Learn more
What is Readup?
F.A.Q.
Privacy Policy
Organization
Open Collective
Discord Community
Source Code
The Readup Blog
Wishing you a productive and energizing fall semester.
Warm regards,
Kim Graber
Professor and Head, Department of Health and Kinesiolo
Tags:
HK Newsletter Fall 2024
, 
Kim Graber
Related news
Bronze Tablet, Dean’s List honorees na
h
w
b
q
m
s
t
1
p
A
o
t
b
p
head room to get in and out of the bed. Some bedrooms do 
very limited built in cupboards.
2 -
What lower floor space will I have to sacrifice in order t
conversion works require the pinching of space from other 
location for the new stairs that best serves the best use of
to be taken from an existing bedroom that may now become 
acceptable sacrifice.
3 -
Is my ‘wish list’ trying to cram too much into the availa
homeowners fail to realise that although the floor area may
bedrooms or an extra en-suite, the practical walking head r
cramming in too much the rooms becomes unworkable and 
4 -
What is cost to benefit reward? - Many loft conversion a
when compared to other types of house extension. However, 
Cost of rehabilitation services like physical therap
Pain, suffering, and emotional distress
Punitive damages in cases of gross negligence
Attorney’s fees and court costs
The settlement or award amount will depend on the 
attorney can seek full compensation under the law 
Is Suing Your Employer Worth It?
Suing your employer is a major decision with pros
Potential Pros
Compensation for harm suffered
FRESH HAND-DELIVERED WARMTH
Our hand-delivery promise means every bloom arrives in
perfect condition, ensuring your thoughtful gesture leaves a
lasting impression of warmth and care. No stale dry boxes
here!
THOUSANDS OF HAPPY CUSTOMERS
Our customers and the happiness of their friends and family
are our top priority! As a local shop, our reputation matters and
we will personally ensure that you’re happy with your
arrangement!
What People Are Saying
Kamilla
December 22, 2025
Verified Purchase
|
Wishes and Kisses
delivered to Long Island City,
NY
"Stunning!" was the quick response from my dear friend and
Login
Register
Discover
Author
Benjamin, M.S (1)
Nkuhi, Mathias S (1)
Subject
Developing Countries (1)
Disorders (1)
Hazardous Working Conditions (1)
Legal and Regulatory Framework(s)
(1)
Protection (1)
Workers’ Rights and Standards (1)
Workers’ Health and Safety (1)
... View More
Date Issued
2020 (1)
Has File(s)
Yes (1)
========================================
### WHAT YOU WILL DO
Pick out every line in the data above that contains the string "other", and copy each one in full.

### YOUR SOLUTION
conversion works require the pinching of space from other 
when compared to other types of house extension. However, 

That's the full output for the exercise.